The BBC intends to list BBC links which were taken off Google because of the EU decision on the "right to be forgotten".
Since a European Court of Justice ruling last year, individuals have the right to request that search engines remove certain web pages from their search results. Those pages usually contain personal information about individuals.
Following the ruling, Google removed a large number of links from its search results, including some to BBC web pages, and continues to delist pages from BBC Online.
The BBC has decided to make clear to licence fee payers which pages have been removed from Google's search results by publishing this list of links.
Further information can be found on this BBC story
(Score: 2) by frojack on Monday June 29 2015, @03:30AM
Probably the only place that knows this is the news organization that had the information in the first place.

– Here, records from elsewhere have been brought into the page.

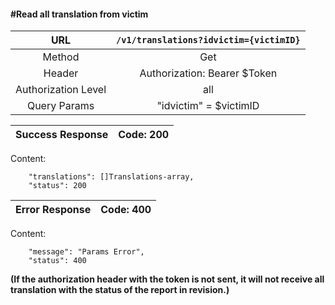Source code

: #### #Read all translation from victim

|URL | `/v1/translations?idvictim={victimID}`  |
|:-:|:-:|
|  Method  |Get|
|  Header  | Authorization: Bearer $Token|
|  Authorization Level | all |
|  Query Params | "idvictim" = $victimID |

| Success Response | Code: 200  |
|:-:|:-:|

Content:

        "translations": []Translations-array,
        "status": 200

| Error Response | Code: 400  |
|:-:|:-:|

Content:

        "message": "Params Error",
        "status": 400

**(If the authorization header with the token is not sent, it will not receive all translation with the status of the report in revision.)**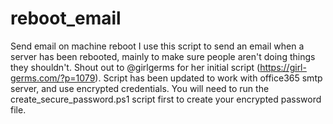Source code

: # reboot_email
Send email on machine reboot
I use this script to send an email when a server has been rebooted, mainly to make sure people aren't doing things they shouldn't.
Shout out to @girlgerms for her initial script (https://girl-germs.com/?p=1079).
Script has been updated to work with office365 smtp server, and use encrypted credentials. You will need to run the create_secure_password.ps1 script first to create your encrypted password file.

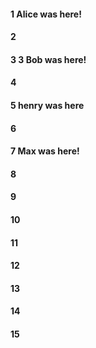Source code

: #### 1 Alice was here!
#### 2
#### 3 3 Bob was here!
#### 4
#### 5 henry was here
#### 6
#### 7 Max was here!
#### 8
#### 9
#### 10
#### 11
#### 12
#### 13
#### 14
#### 15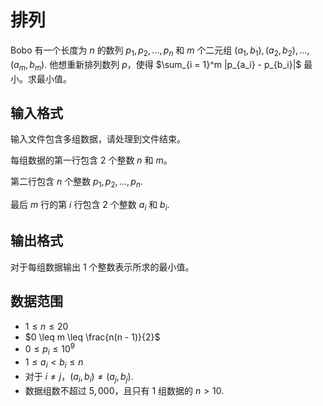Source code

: 
# 排列

Bobo 有一个长度为 $n$ 的数列  $p_1, p_2, \dots, p_n$ 和 $m$ 个二元组 $(a_1, b_1), (a_2, b_2), \dots, (a_m, b_m)$.
他想重新排列数列 $p$，使得 $\sum_{i = 1}^m |p_{a_i} - p_{b_i}|$ 最小。求最小值。

## 输入格式

输入文件包含多组数据，请处理到文件结束。

每组数据的第一行包含 $2$ 个整数 $n$ 和 $m$。

第二行包含 $n$ 个整数 $p_1, p_2, \dots, p_n$.

最后 $m$ 行的第 $i$ 行包含 $2$ 个整数 $a_i$ 和 $b_i$.

## 输出格式

对于每组数据输出 $1$ 个整数表示所求的最小值。

<!--SAMPLES-->

## 数据范围

* $1 \leq n \leq 20$
* $0 \leq m \leq \frac{n(n - 1)}{2}$
* $0 \leq p_i \leq 10^9$
* $1 \leq a_i < b_i \leq n$
* 对于 $i \neq j$，$(a_i, b_i) \neq (a_j, b_j)$.
* 数据组数不超过 $5,000$，且只有 $1$ 组数据的 $n > 10$.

It seems like all of those agencies should follow the BBC example and publish a list of these URLs themselves, since the EU mandate apparently does not extend to news organizations. At least history won't be totally lost, when this right to be forgotten nonsense is finally rolled back.
No, you are mistaken. I've always had this sig.

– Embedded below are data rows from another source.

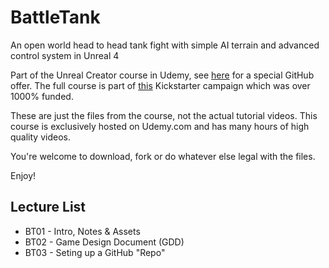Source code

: # BattleTank
An open world head to head tank fight with simple AI terrain and advanced control system in Unreal 4

Part of the Unreal Creator course in Udemy, see [here](https://www.udemy.com/unrealcourse?couponCode-GitHubSpecial) for a special GitHub offer. The full course is part of [this](https://www.kickstarter.com/projects/bentristem/learn-to-make-video-games-unreal-developer-course) Kickstarter campaign which was over 1000% funded.

These are just the files from the course, not the actual tutorial videos. This course is exclusively hosted on Udemy.com and has many hours of high quality videos.

You're welcome to download, fork or do whatever else legal with the files.

Enjoy!

## Lecture List
* BT01 - Intro, Notes & Assets
* BT02 - Game Design Document (GDD)
* BT03 - Seting up a GitHub "Repo"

(Score: 2) by kaszz on Monday June 29 2015, @12:06PM
And then one could use ones own search bot on those index pages and ooppps! ;-)

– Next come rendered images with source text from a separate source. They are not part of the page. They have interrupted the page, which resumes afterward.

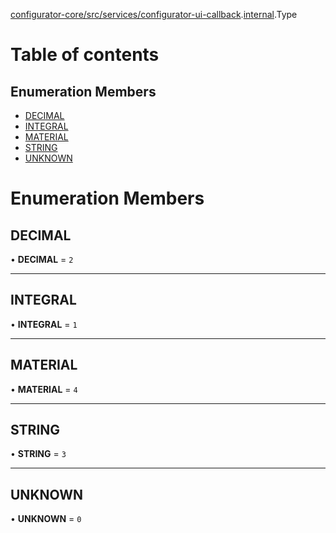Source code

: [configurator-core/src/services/configurator-ui-callback](../modules/configurator_core_src_services_configurator_ui_callback.md).[internal](../modules/configurator_core_src_services_configurator_ui_callback._internal_.md).Type

# Table of contents

## Enumeration Members

- [DECIMAL](configurator_core_src_services_configurator_ui_callback._internal_.Type-1.md#decimal)
- [INTEGRAL](configurator_core_src_services_configurator_ui_callback._internal_.Type-1.md#integral)
- [MATERIAL](configurator_core_src_services_configurator_ui_callback._internal_.Type-1.md#material)
- [STRING](configurator_core_src_services_configurator_ui_callback._internal_.Type-1.md#string)
- [UNKNOWN](configurator_core_src_services_configurator_ui_callback._internal_.Type-1.md#unknown)

# Enumeration Members

## DECIMAL

• **DECIMAL** = ``2``

___

## INTEGRAL

• **INTEGRAL** = ``1``

___

## MATERIAL

• **MATERIAL** = ``4``

___

## STRING

• **STRING** = ``3``

___

## UNKNOWN

• **UNKNOWN** = ``0``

I think it will be called dirtsearch! :P
(Score: 0) by Anonymous Coward on Monday June 29 2015, @04:28PM
> Probably the only place that knows this is the news organization that had the information in the first place.
That's only if they make the effort to check and if they make it using the right keywords. Not all "forgotten" pages are completely forgotten, some are just dis-associated from specific keywords in the index.